To assess the reversibility of the compounds, 0.5-mL Zeba spin desalting columns with a 7,000-molecular-weight cutoff (MWCO) (Thermo Scientific) were used as follows. The Zeba spin desalting columns were prepared and buffer exchanged into reaction buffer as per the manufacturer’s instructions. Frozen PelAΔ46_Chis6 aliquots, hit compounds, AMMU, and 25% (vol/vol) DMSO were prepared as outlined above for the AMMU assay. A 96-well polypropylene conical-bottom plate (Thermo Scientific) serving as a mixing plate was used to set up three reaction types: enzyme-only, enzyme plus compound control, and reversibility test. To one row of wells in the mixing plate, 40 μL of PelA master mix was added. To three wells for each of the enzyme-only reaction and reversibility test, 5 μL of 25% (vol/vol) DMSO and 5 μL of 0.25 mM hit compound in 25% (vol/vol) DMSO were added, respectively. From wells in the mixing plate, 45 μL corresponding to the enzyme-only reaction and reversibility test and 40 μL of PelA master mix corresponding to the reversibility test were added to the resin beds of a total of nine Zeba spin desalting columns per compound. As per the manufacturer’s instructions, the Zeba spin desalting columns were centrifuged at 1,500 × g for 2 min to perform the gel filtration and collect the eluates. The eluates were transferred back to the mixing plate, across a second row of wells. To the enzyme plus compound control reaction mixtures, 5 μL of 0.25 mM hit compound in 25% (vol/vol) DMSO was added.

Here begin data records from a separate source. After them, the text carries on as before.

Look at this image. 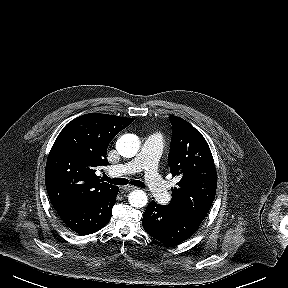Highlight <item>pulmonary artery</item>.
<instances>
[{
    "label": "pulmonary artery",
    "mask_w": 288,
    "mask_h": 288,
    "mask_svg": "<svg viewBox=\"0 0 288 288\" xmlns=\"http://www.w3.org/2000/svg\"><path fill=\"white\" fill-rule=\"evenodd\" d=\"M163 149V137L154 133L147 137L139 154L130 162L111 168L116 175L144 172L145 183L159 203L169 201L170 192L158 172V163Z\"/></svg>",
    "instance_id": "e3ab8cb5"
}]
</instances>
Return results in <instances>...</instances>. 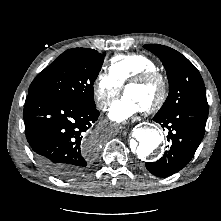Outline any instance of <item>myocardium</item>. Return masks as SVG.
Returning <instances> with one entry per match:
<instances>
[{
  "mask_svg": "<svg viewBox=\"0 0 221 221\" xmlns=\"http://www.w3.org/2000/svg\"><path fill=\"white\" fill-rule=\"evenodd\" d=\"M145 83H155L159 87V94L156 100L142 109L145 113H154L164 105L168 96V85L166 79L158 70H147L135 75L125 83L123 90L125 92V90L130 86Z\"/></svg>",
  "mask_w": 221,
  "mask_h": 221,
  "instance_id": "myocardium-1",
  "label": "myocardium"
}]
</instances>
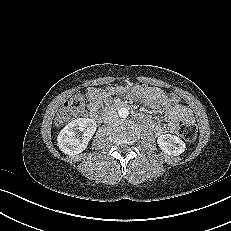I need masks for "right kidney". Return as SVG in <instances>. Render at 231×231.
Masks as SVG:
<instances>
[{
    "mask_svg": "<svg viewBox=\"0 0 231 231\" xmlns=\"http://www.w3.org/2000/svg\"><path fill=\"white\" fill-rule=\"evenodd\" d=\"M96 131V122L89 118H78L68 123L57 137V145L67 155H76L86 149ZM83 132L82 137L77 136Z\"/></svg>",
    "mask_w": 231,
    "mask_h": 231,
    "instance_id": "ca27d5eb",
    "label": "right kidney"
}]
</instances>
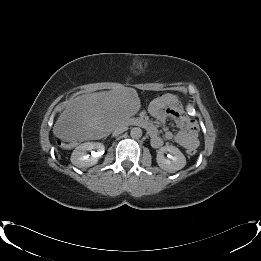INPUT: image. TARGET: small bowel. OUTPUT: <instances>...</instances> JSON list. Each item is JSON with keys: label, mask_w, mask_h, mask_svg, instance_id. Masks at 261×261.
Wrapping results in <instances>:
<instances>
[{"label": "small bowel", "mask_w": 261, "mask_h": 261, "mask_svg": "<svg viewBox=\"0 0 261 261\" xmlns=\"http://www.w3.org/2000/svg\"><path fill=\"white\" fill-rule=\"evenodd\" d=\"M149 114L152 118L160 123H165L167 120H174L180 127V131L173 133L166 131L164 138L166 140H173L185 148L198 146V129L196 123L192 120L188 113H186L181 105L179 98L173 94L165 93L155 99L149 106ZM145 120L140 118L138 120ZM137 120V121H138ZM150 137L151 143L155 147L162 145V138L159 136L156 127L145 120L144 124Z\"/></svg>", "instance_id": "obj_1"}]
</instances>
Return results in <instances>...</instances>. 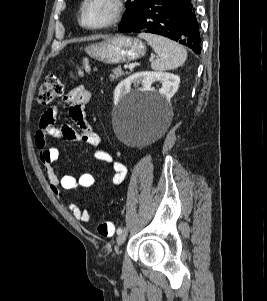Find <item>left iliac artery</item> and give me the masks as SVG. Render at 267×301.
Listing matches in <instances>:
<instances>
[{
    "instance_id": "44dca946",
    "label": "left iliac artery",
    "mask_w": 267,
    "mask_h": 301,
    "mask_svg": "<svg viewBox=\"0 0 267 301\" xmlns=\"http://www.w3.org/2000/svg\"><path fill=\"white\" fill-rule=\"evenodd\" d=\"M122 232V228L117 229V234H120Z\"/></svg>"
}]
</instances>
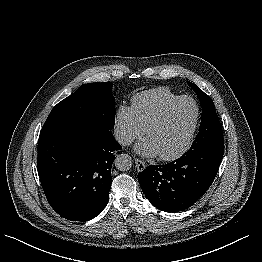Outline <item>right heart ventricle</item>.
Instances as JSON below:
<instances>
[{
  "label": "right heart ventricle",
  "instance_id": "e07e8e85",
  "mask_svg": "<svg viewBox=\"0 0 262 262\" xmlns=\"http://www.w3.org/2000/svg\"><path fill=\"white\" fill-rule=\"evenodd\" d=\"M178 97L180 95L167 87L150 89L132 97L131 109L140 125L146 129L160 111Z\"/></svg>",
  "mask_w": 262,
  "mask_h": 262
}]
</instances>
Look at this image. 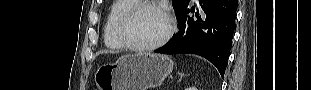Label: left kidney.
Segmentation results:
<instances>
[{"mask_svg":"<svg viewBox=\"0 0 311 90\" xmlns=\"http://www.w3.org/2000/svg\"><path fill=\"white\" fill-rule=\"evenodd\" d=\"M187 90H196L194 87L187 88Z\"/></svg>","mask_w":311,"mask_h":90,"instance_id":"left-kidney-1","label":"left kidney"}]
</instances>
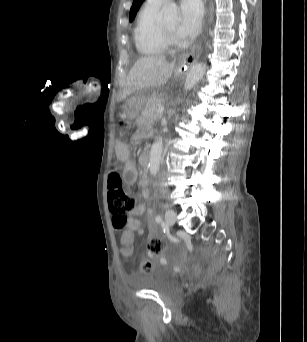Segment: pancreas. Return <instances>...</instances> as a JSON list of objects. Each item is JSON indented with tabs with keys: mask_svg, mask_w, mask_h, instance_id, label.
<instances>
[{
	"mask_svg": "<svg viewBox=\"0 0 307 342\" xmlns=\"http://www.w3.org/2000/svg\"><path fill=\"white\" fill-rule=\"evenodd\" d=\"M161 98L162 97L159 94H156L154 97L148 98V103L151 104V108H144L141 115L143 119H148L149 116H151V118H154V120H159V118H161L162 112H160L159 110V104L162 102Z\"/></svg>",
	"mask_w": 307,
	"mask_h": 342,
	"instance_id": "1",
	"label": "pancreas"
}]
</instances>
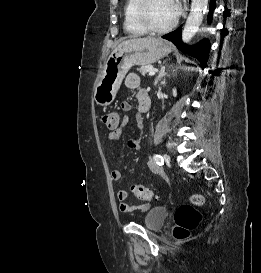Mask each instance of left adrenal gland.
Masks as SVG:
<instances>
[{"label": "left adrenal gland", "instance_id": "left-adrenal-gland-1", "mask_svg": "<svg viewBox=\"0 0 261 273\" xmlns=\"http://www.w3.org/2000/svg\"><path fill=\"white\" fill-rule=\"evenodd\" d=\"M166 75H168V73L165 72V66H162L159 73H158V76L156 77V79L154 81V85L156 86L158 84V82Z\"/></svg>", "mask_w": 261, "mask_h": 273}]
</instances>
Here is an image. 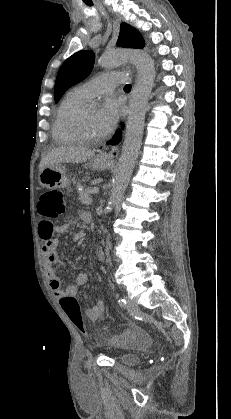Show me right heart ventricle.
<instances>
[{
  "label": "right heart ventricle",
  "instance_id": "e07e8e85",
  "mask_svg": "<svg viewBox=\"0 0 231 419\" xmlns=\"http://www.w3.org/2000/svg\"><path fill=\"white\" fill-rule=\"evenodd\" d=\"M90 99L78 88L70 91L56 110L52 136L57 143L74 145L82 142L73 129L72 123L77 113L86 107Z\"/></svg>",
  "mask_w": 231,
  "mask_h": 419
}]
</instances>
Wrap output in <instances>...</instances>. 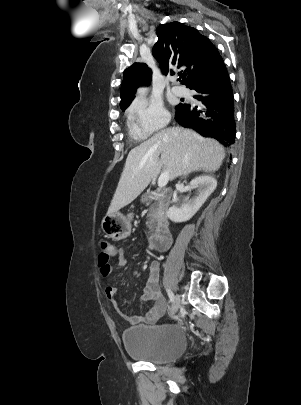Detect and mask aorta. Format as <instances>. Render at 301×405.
<instances>
[{
  "mask_svg": "<svg viewBox=\"0 0 301 405\" xmlns=\"http://www.w3.org/2000/svg\"><path fill=\"white\" fill-rule=\"evenodd\" d=\"M144 93H145V89H143V88H140L139 90H138V96H142V95H144Z\"/></svg>",
  "mask_w": 301,
  "mask_h": 405,
  "instance_id": "aorta-1",
  "label": "aorta"
}]
</instances>
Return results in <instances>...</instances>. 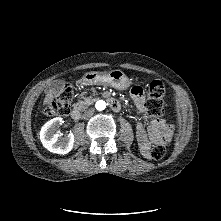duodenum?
<instances>
[{
  "mask_svg": "<svg viewBox=\"0 0 221 221\" xmlns=\"http://www.w3.org/2000/svg\"><path fill=\"white\" fill-rule=\"evenodd\" d=\"M83 84H84V81L81 83V85H83ZM104 98L108 101L109 106L111 107L112 110H114V111H120L121 110L122 104L117 98L112 97L109 94H105ZM80 115H81V111H80L79 108H74L71 112V117L74 120L79 119Z\"/></svg>",
  "mask_w": 221,
  "mask_h": 221,
  "instance_id": "410a0bca",
  "label": "duodenum"
}]
</instances>
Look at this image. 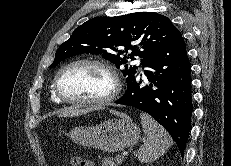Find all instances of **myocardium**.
I'll list each match as a JSON object with an SVG mask.
<instances>
[{
  "label": "myocardium",
  "mask_w": 231,
  "mask_h": 166,
  "mask_svg": "<svg viewBox=\"0 0 231 166\" xmlns=\"http://www.w3.org/2000/svg\"><path fill=\"white\" fill-rule=\"evenodd\" d=\"M81 64L98 66L108 73L112 82V87L108 94H106L103 97L93 98V99H71L66 97L62 93L59 86L60 76L64 71H66L70 67L75 65H81ZM53 89L57 97L65 103L79 105V106L107 105L113 102L120 94L121 81L115 68L107 61L98 58H80L65 64L58 70L53 80Z\"/></svg>",
  "instance_id": "myocardium-1"
}]
</instances>
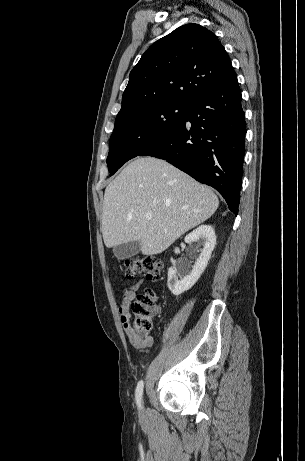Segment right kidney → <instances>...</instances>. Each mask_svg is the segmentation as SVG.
I'll return each mask as SVG.
<instances>
[{"instance_id": "obj_1", "label": "right kidney", "mask_w": 305, "mask_h": 461, "mask_svg": "<svg viewBox=\"0 0 305 461\" xmlns=\"http://www.w3.org/2000/svg\"><path fill=\"white\" fill-rule=\"evenodd\" d=\"M198 239H202L204 241V245L199 257L192 266V270L185 268L180 273L174 268H169L168 270L167 286L176 296L189 290L198 281L201 274L207 267L211 253L216 245V236L212 226H199L185 237V242L191 243ZM175 253H180L179 248H175Z\"/></svg>"}]
</instances>
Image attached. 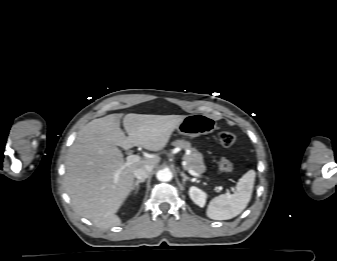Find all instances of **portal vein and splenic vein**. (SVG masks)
I'll use <instances>...</instances> for the list:
<instances>
[{
  "label": "portal vein and splenic vein",
  "mask_w": 337,
  "mask_h": 261,
  "mask_svg": "<svg viewBox=\"0 0 337 261\" xmlns=\"http://www.w3.org/2000/svg\"><path fill=\"white\" fill-rule=\"evenodd\" d=\"M138 161H140V156H138V155H129V156L126 158V162H125L124 166H123L121 169H119V170L117 171V173H116V175H115V179L117 180L118 175H119V173L121 172V170H122L123 168H125V167H127V166H129V165H131V164H134V163H136V162H138ZM188 172H189V174H191L192 176H195V177H202L201 174L197 173L196 171H194V170H192V169H188ZM228 193H229V190H228Z\"/></svg>",
  "instance_id": "1"
}]
</instances>
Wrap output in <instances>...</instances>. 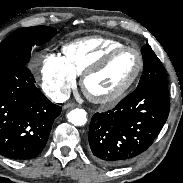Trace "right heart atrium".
Listing matches in <instances>:
<instances>
[{
    "label": "right heart atrium",
    "instance_id": "right-heart-atrium-1",
    "mask_svg": "<svg viewBox=\"0 0 183 183\" xmlns=\"http://www.w3.org/2000/svg\"><path fill=\"white\" fill-rule=\"evenodd\" d=\"M43 90L56 101L65 100L76 84V75L61 55L42 53L35 58Z\"/></svg>",
    "mask_w": 183,
    "mask_h": 183
}]
</instances>
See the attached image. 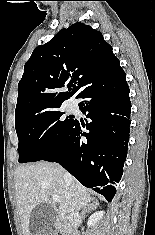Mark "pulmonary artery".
<instances>
[{"instance_id": "e3ab8cb5", "label": "pulmonary artery", "mask_w": 155, "mask_h": 235, "mask_svg": "<svg viewBox=\"0 0 155 235\" xmlns=\"http://www.w3.org/2000/svg\"><path fill=\"white\" fill-rule=\"evenodd\" d=\"M70 109H71V111H73V112L77 111L78 107H77L76 103L72 102V103L70 104Z\"/></svg>"}]
</instances>
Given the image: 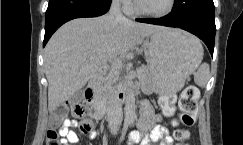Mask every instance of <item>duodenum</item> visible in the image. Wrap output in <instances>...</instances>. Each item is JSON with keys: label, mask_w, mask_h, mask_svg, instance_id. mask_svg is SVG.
Segmentation results:
<instances>
[{"label": "duodenum", "mask_w": 243, "mask_h": 145, "mask_svg": "<svg viewBox=\"0 0 243 145\" xmlns=\"http://www.w3.org/2000/svg\"><path fill=\"white\" fill-rule=\"evenodd\" d=\"M103 72L104 68H99L95 72L93 79L87 85L85 90V99L88 113L92 118L96 120L101 119L111 106L123 103L128 97V88L125 85H121L118 88L115 96L112 98L107 99L97 96L95 92V81L102 75Z\"/></svg>", "instance_id": "410a0bca"}]
</instances>
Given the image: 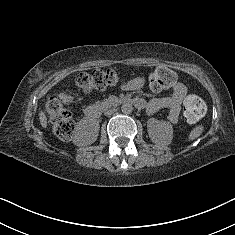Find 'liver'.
I'll use <instances>...</instances> for the list:
<instances>
[{
	"label": "liver",
	"mask_w": 235,
	"mask_h": 235,
	"mask_svg": "<svg viewBox=\"0 0 235 235\" xmlns=\"http://www.w3.org/2000/svg\"><path fill=\"white\" fill-rule=\"evenodd\" d=\"M40 121L42 123L43 127H46L47 125V118L43 112H40Z\"/></svg>",
	"instance_id": "1"
}]
</instances>
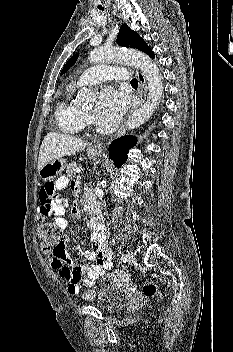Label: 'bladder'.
Instances as JSON below:
<instances>
[{"label": "bladder", "instance_id": "31cf9c89", "mask_svg": "<svg viewBox=\"0 0 233 352\" xmlns=\"http://www.w3.org/2000/svg\"><path fill=\"white\" fill-rule=\"evenodd\" d=\"M95 304L99 309L113 313L125 305V297L118 290L110 286H103L97 292Z\"/></svg>", "mask_w": 233, "mask_h": 352}]
</instances>
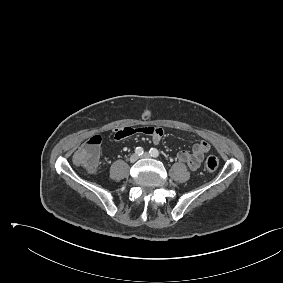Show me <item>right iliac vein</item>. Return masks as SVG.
I'll return each instance as SVG.
<instances>
[{
    "label": "right iliac vein",
    "instance_id": "63e3f726",
    "mask_svg": "<svg viewBox=\"0 0 283 283\" xmlns=\"http://www.w3.org/2000/svg\"><path fill=\"white\" fill-rule=\"evenodd\" d=\"M139 156L137 154H132L130 156V162L134 163L138 160Z\"/></svg>",
    "mask_w": 283,
    "mask_h": 283
}]
</instances>
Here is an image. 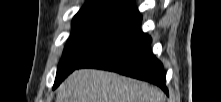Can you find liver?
Returning a JSON list of instances; mask_svg holds the SVG:
<instances>
[{
  "mask_svg": "<svg viewBox=\"0 0 221 102\" xmlns=\"http://www.w3.org/2000/svg\"><path fill=\"white\" fill-rule=\"evenodd\" d=\"M145 82L94 69L74 71L58 89L56 102H164Z\"/></svg>",
  "mask_w": 221,
  "mask_h": 102,
  "instance_id": "obj_1",
  "label": "liver"
}]
</instances>
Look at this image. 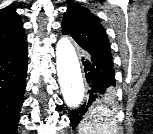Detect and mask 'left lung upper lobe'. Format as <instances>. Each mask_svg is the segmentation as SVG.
I'll list each match as a JSON object with an SVG mask.
<instances>
[{
	"instance_id": "left-lung-upper-lobe-1",
	"label": "left lung upper lobe",
	"mask_w": 153,
	"mask_h": 134,
	"mask_svg": "<svg viewBox=\"0 0 153 134\" xmlns=\"http://www.w3.org/2000/svg\"><path fill=\"white\" fill-rule=\"evenodd\" d=\"M62 28L63 34H70L89 56L98 57L112 66V55L106 31L100 25L98 17L88 9L74 3L70 4L64 14ZM113 87L110 93L113 92Z\"/></svg>"
}]
</instances>
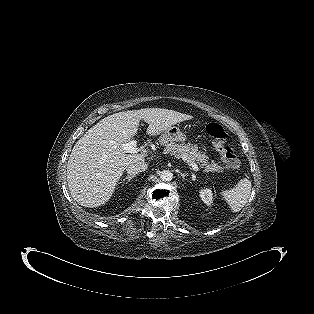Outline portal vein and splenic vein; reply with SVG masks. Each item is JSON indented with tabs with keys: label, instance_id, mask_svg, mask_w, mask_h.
Instances as JSON below:
<instances>
[{
	"label": "portal vein and splenic vein",
	"instance_id": "18ae733b",
	"mask_svg": "<svg viewBox=\"0 0 314 314\" xmlns=\"http://www.w3.org/2000/svg\"><path fill=\"white\" fill-rule=\"evenodd\" d=\"M123 150L126 153H137L139 151V148H137V141L133 140V141L123 144ZM190 166L192 167L194 171L200 170L198 165L194 162Z\"/></svg>",
	"mask_w": 314,
	"mask_h": 314
}]
</instances>
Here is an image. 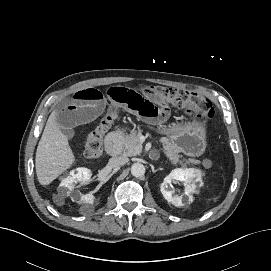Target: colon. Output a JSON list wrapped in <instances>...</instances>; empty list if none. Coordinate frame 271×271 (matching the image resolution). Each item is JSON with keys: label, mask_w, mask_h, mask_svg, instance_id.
Returning a JSON list of instances; mask_svg holds the SVG:
<instances>
[{"label": "colon", "mask_w": 271, "mask_h": 271, "mask_svg": "<svg viewBox=\"0 0 271 271\" xmlns=\"http://www.w3.org/2000/svg\"><path fill=\"white\" fill-rule=\"evenodd\" d=\"M152 90L162 101L179 108H186L190 115H197L202 120H209L214 116L211 101L196 93L166 87H156ZM117 111V107H112L88 135L83 153L85 160H95L101 155L104 134L113 123Z\"/></svg>", "instance_id": "colon-1"}]
</instances>
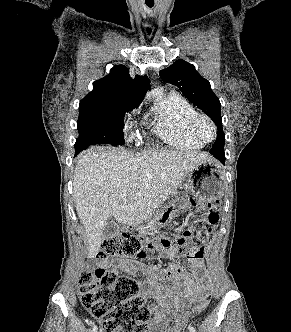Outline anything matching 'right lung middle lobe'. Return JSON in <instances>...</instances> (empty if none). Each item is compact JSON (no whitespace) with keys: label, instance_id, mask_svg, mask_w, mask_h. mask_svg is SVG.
Returning a JSON list of instances; mask_svg holds the SVG:
<instances>
[{"label":"right lung middle lobe","instance_id":"obj_1","mask_svg":"<svg viewBox=\"0 0 291 332\" xmlns=\"http://www.w3.org/2000/svg\"><path fill=\"white\" fill-rule=\"evenodd\" d=\"M141 101L127 99H88L79 104L77 127L79 137L75 151L93 144L120 145L124 141V115L138 107Z\"/></svg>","mask_w":291,"mask_h":332}]
</instances>
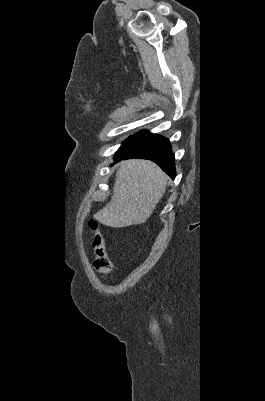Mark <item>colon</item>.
<instances>
[{"label":"colon","mask_w":265,"mask_h":401,"mask_svg":"<svg viewBox=\"0 0 265 401\" xmlns=\"http://www.w3.org/2000/svg\"><path fill=\"white\" fill-rule=\"evenodd\" d=\"M88 227L92 232V248L95 254L93 265L100 274L107 275L111 272L112 263L107 256L104 239L99 231L98 223L90 220Z\"/></svg>","instance_id":"colon-1"}]
</instances>
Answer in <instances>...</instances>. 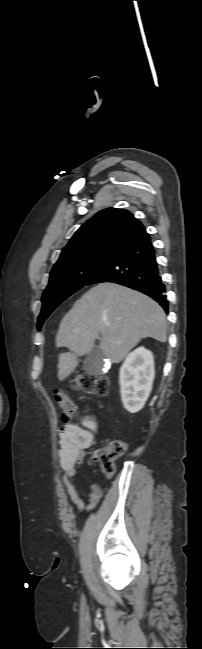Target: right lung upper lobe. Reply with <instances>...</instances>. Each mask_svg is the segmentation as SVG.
<instances>
[{
	"label": "right lung upper lobe",
	"mask_w": 202,
	"mask_h": 649,
	"mask_svg": "<svg viewBox=\"0 0 202 649\" xmlns=\"http://www.w3.org/2000/svg\"><path fill=\"white\" fill-rule=\"evenodd\" d=\"M146 236L148 233L144 226L129 211L107 208L76 231L62 250L59 260L91 251L117 254Z\"/></svg>",
	"instance_id": "cb5924a9"
}]
</instances>
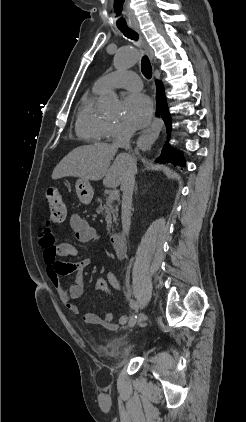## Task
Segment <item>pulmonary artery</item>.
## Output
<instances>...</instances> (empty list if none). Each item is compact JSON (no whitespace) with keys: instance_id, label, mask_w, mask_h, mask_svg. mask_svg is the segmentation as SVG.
Here are the masks:
<instances>
[{"instance_id":"pulmonary-artery-1","label":"pulmonary artery","mask_w":246,"mask_h":422,"mask_svg":"<svg viewBox=\"0 0 246 422\" xmlns=\"http://www.w3.org/2000/svg\"><path fill=\"white\" fill-rule=\"evenodd\" d=\"M142 87L139 76L132 71H118L100 77L94 88L103 92L113 88H126L130 90H140Z\"/></svg>"}]
</instances>
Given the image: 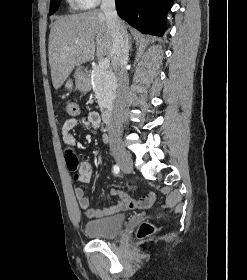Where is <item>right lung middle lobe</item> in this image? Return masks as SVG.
<instances>
[{
  "mask_svg": "<svg viewBox=\"0 0 247 280\" xmlns=\"http://www.w3.org/2000/svg\"><path fill=\"white\" fill-rule=\"evenodd\" d=\"M60 0H51L50 3V14H53L59 5Z\"/></svg>",
  "mask_w": 247,
  "mask_h": 280,
  "instance_id": "1",
  "label": "right lung middle lobe"
}]
</instances>
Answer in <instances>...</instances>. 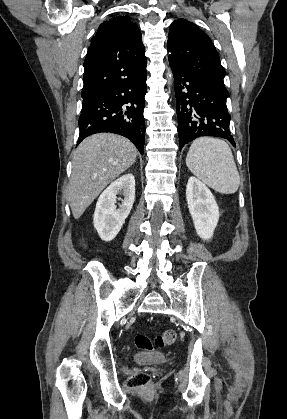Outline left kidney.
<instances>
[{
  "label": "left kidney",
  "mask_w": 287,
  "mask_h": 419,
  "mask_svg": "<svg viewBox=\"0 0 287 419\" xmlns=\"http://www.w3.org/2000/svg\"><path fill=\"white\" fill-rule=\"evenodd\" d=\"M186 200L197 234L203 240L211 239L220 216L213 194L192 176L186 186Z\"/></svg>",
  "instance_id": "obj_1"
}]
</instances>
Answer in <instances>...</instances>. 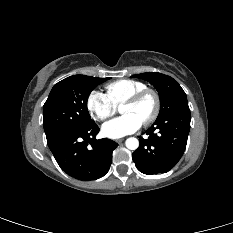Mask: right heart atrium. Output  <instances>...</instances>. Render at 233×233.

The in vitro esterase activities of the three reaction mixtures were evaluated using the AMMU assay described above. To a third row of wells in the mixing plate, 10 μL of 4 mM AMMU was added. To initiate the reaction, 5 μL of 4 mM AMMU was added to the eluates in the second row of the mixing plate, from which two aliquots of 10 μL were transferred to a 384-well, black, flat-bottom assay plate (Corning; 3820). The rest of the AMMU assay was performed as outlined above. Final reaction mixtures were maintained at a final volume of 10 μL with 1 μM PelAΔ46_Chis6, 400 μM AMMU, and 12.5% (vol/vol) DMSO. Three independent experiments (n = 2 wells per experiment) were performed.